In closing, it’s clear that the teams that win titles succeed on both ends. To succeed on both ends, it’s becoming increasingly necessary to eliminate players who can’t hold up at one end (even if they are prolific on the other). This is weak link theory in action, and I think it prompts larger conversations in the future as to whether one-way players will essentially become extinct as key pieces on teams. Just watch last season’s NBA Finals as evidence of this. I’m not sure how to adequately describe the level of physicality, but absolutely everything—getting open, dribbling, setting a screen—was a war in and of itself. That all would’ve gone away the second a poor defender or shooter was subbed in, which is why neither coach dared to do so (barring the occasional Thomas Bryant minutes, respectfully).
Seriously, look back at OKC’s rotation: Shai Gilgeous-Alexander, Jalen Williams, Luguentz Dort, Chet Holmgren, Isaiah Hartenstein, Alex Caruso, Cason Wallace, and Aaron Wiggins. Although some of those players played shorter minutes, I feel confident in asserting that none of them would be considered a weak link on either end in a playoff series. But even if you want to quibble with how true that really is for the Thunder’s supporting pieces like Wallace and Wiggins, it as definitely true for the core of that group, which, as I discussed in Chapter 1, is what differentiates the Thunder from the Bucks (along with a heap of other teams, to be fair).
And although Indiana didn’t have the bevy of elite individual defenders OKC had, they still ended up second in playoff defensive rating (behind the Thunder). Why? Because while the Pacers certainly had a few elite defenders of their own in Andrew Nembhard and Aaron Nesmith, even the players opponents looked to “target” are not defensive weak links; they give elite effort and understand how to do their job within a given scheme—sorry, but I cannot say the same for Lillard. For example, Tyrese Haliburton is light and can get overpowered from time to time, but 1. his height and length naturally help to raise his defensive floor, and 2. he has improved significantly at maxing out on the mental side of the game and not making mistakes with his footwork, positioning, etc. Haliburton has surpassed the point of being a circuit breaker for the rest of Indy’s defence.

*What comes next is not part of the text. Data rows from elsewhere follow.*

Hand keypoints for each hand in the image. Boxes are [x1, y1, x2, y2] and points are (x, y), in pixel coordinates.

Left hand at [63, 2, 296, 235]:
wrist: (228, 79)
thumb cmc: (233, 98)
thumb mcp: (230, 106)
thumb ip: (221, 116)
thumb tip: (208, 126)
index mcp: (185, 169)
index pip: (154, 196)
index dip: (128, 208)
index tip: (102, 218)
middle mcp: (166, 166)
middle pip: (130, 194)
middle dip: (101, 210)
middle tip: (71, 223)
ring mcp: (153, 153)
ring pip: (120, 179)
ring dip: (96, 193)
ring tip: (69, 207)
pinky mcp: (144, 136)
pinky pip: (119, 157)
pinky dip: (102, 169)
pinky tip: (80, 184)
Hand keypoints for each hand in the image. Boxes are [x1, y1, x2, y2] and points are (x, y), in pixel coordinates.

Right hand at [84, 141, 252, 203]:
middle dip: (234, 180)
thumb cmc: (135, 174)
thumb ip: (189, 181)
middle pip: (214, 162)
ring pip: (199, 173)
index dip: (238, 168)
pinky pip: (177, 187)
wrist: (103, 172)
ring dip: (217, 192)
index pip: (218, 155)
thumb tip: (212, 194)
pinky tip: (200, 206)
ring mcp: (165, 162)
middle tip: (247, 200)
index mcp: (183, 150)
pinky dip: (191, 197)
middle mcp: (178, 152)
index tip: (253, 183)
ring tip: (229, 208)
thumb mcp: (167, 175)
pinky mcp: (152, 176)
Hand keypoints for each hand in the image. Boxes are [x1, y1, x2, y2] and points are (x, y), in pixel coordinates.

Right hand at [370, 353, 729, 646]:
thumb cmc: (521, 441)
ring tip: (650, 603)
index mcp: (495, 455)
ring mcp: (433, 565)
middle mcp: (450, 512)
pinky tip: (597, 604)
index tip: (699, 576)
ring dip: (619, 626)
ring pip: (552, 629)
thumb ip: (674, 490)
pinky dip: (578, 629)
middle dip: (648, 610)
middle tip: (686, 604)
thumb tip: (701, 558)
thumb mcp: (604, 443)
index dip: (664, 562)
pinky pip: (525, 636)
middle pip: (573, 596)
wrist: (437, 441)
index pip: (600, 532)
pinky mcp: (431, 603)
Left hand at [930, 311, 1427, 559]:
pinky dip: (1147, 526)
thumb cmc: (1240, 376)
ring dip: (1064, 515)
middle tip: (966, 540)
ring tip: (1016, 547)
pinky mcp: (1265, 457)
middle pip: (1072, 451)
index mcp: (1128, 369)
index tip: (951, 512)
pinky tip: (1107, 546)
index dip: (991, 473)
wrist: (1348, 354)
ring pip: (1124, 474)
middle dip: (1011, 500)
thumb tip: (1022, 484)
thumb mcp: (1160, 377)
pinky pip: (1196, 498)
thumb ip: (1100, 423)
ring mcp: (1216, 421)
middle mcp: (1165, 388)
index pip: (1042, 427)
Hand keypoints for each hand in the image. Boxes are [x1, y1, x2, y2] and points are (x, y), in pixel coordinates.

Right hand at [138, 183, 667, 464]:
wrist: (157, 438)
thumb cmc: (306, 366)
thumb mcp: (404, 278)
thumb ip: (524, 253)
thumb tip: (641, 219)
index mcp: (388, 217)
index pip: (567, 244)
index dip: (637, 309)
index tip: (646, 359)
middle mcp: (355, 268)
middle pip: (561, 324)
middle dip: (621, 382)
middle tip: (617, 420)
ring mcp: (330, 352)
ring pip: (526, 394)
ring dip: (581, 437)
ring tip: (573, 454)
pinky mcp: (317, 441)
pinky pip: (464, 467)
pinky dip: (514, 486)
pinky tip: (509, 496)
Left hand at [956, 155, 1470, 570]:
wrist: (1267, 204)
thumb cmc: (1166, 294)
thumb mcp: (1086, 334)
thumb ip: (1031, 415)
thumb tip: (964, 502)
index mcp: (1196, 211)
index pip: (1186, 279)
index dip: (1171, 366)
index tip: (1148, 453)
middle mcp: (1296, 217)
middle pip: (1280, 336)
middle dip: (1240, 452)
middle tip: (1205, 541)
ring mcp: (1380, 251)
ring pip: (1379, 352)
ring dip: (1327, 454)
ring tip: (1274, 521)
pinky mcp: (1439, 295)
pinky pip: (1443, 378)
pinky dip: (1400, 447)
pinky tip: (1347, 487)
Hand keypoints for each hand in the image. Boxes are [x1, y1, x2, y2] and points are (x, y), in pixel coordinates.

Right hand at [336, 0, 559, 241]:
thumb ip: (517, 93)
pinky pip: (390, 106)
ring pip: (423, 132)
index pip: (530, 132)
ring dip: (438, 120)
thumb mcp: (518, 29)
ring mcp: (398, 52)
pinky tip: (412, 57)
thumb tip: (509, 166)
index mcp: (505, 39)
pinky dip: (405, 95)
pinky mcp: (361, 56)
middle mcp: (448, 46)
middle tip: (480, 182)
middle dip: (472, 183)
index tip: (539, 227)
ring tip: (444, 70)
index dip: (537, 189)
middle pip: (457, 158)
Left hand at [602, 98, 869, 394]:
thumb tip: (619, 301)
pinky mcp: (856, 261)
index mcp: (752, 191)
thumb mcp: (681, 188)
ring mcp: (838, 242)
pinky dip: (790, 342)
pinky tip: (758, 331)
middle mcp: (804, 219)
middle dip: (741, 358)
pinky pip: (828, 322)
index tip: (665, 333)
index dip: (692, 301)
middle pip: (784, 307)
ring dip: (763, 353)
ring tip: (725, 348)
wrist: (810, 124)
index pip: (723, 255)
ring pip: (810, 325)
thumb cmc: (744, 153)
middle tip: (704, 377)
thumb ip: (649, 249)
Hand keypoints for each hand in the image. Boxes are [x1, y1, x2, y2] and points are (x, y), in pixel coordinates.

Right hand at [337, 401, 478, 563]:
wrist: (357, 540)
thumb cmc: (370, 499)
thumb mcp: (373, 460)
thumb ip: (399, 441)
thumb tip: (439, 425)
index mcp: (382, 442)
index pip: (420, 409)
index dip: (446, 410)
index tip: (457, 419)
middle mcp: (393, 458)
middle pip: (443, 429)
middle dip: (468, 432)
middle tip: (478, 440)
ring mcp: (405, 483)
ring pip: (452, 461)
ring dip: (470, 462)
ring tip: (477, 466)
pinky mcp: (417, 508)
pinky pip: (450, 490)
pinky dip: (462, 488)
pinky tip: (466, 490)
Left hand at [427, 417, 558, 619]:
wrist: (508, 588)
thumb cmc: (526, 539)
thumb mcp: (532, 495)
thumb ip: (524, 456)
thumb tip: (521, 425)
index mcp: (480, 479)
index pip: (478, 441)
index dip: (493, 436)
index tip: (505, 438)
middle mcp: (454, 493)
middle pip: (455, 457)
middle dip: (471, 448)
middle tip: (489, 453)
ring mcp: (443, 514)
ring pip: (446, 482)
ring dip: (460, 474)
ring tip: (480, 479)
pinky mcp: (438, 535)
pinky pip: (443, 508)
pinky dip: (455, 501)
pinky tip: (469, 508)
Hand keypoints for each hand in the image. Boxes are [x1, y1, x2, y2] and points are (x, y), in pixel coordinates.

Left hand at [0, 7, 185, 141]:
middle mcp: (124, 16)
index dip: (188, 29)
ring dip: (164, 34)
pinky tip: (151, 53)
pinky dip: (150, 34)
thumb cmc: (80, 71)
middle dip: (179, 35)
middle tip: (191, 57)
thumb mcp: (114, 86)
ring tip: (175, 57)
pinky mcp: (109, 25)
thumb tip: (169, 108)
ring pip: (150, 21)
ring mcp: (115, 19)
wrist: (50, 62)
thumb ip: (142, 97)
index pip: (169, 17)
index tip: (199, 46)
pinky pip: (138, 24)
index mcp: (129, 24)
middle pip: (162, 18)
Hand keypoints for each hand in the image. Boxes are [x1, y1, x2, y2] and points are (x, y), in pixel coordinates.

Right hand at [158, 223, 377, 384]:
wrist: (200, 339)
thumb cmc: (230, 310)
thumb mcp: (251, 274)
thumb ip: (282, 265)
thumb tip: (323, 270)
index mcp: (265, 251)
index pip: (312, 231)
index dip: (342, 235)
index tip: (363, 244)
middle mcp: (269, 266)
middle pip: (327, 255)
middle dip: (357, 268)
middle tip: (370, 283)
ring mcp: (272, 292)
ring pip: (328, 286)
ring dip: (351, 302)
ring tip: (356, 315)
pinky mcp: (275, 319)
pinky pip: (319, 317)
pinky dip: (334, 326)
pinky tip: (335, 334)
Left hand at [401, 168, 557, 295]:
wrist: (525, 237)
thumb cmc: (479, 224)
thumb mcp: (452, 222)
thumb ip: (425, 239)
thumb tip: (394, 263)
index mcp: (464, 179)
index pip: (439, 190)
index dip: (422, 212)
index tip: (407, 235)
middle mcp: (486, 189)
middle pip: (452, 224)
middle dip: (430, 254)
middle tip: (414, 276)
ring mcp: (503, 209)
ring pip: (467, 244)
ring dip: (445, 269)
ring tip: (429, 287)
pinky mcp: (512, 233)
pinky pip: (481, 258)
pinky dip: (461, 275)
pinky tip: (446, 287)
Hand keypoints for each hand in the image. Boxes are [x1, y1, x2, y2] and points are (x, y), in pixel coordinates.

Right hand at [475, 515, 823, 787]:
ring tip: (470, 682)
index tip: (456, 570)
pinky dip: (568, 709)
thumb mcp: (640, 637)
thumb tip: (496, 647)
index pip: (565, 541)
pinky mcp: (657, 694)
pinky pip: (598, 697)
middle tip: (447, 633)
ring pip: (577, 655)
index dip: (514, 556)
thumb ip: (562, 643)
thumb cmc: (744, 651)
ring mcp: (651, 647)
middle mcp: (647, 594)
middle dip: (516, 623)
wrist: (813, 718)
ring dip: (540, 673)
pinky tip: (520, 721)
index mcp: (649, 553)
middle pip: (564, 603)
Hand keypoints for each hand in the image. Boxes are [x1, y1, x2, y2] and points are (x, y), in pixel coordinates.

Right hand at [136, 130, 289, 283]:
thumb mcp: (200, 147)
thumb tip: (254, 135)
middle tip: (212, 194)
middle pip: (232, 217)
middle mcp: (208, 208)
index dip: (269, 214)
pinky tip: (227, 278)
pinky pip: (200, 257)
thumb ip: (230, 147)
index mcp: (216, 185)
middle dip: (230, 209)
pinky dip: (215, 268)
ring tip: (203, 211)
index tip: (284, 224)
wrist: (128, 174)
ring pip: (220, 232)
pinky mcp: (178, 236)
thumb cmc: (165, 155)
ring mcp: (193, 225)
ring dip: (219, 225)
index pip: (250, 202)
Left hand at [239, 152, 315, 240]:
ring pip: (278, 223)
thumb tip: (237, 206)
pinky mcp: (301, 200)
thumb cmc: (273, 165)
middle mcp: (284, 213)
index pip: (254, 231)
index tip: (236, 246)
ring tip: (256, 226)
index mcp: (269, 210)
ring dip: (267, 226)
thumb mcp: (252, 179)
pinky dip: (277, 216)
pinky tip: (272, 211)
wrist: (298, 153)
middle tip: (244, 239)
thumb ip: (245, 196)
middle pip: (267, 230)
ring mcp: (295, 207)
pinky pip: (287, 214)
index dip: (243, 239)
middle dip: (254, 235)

Honestly, I think “circuit breaker” is going to become the bar moving forward for players on both ends; you must keep your head above water and not be the reason the offence or defence splinters. Anything below that, and the juice just might not be worth the squeeze anymore. Unfortunately, Milwaukee has spent the last seven years dealing with circuit breakers (to varying degrees in varying moments) at the point guard position. Due to Horst’s continued aggressiveness, the front office now faces a tricky predicament regarding how they operate moving forward with limited assets. I think it’s safe to say the Bucks GM has one more big move in him. If Horst does go again (and in no way should that be a fait accompli), it could well be the most consequential move of his Bucks tenure. Get it right, and the window to another title could spring wide open; get it wrong, and the team could be left in the wilderness for longer than any of us fans want to think about. Considering the past, keeping weak link theory top of mind when making that decision would be well advised.
I hope readers enjoyed this series, whether you agreed with my takes or not. Although this series may have seemed like I was just bashing the Bucks’ point guards for the last seven years because of the inherent focus on the negatives of each player in this series, I certainly did not intend for it to come off that way. I found it fascinating (and frustrating) that the team has struggled to find the right balance between offence and defence at the PG position since becoming title contenders in 2018, which is why I wanted to write about it. It goes without saying that all three of Bledsoe, Holiday, and Lillard were excellent teammates and community members throughout their time in the Cream City, and I wish them well in the future.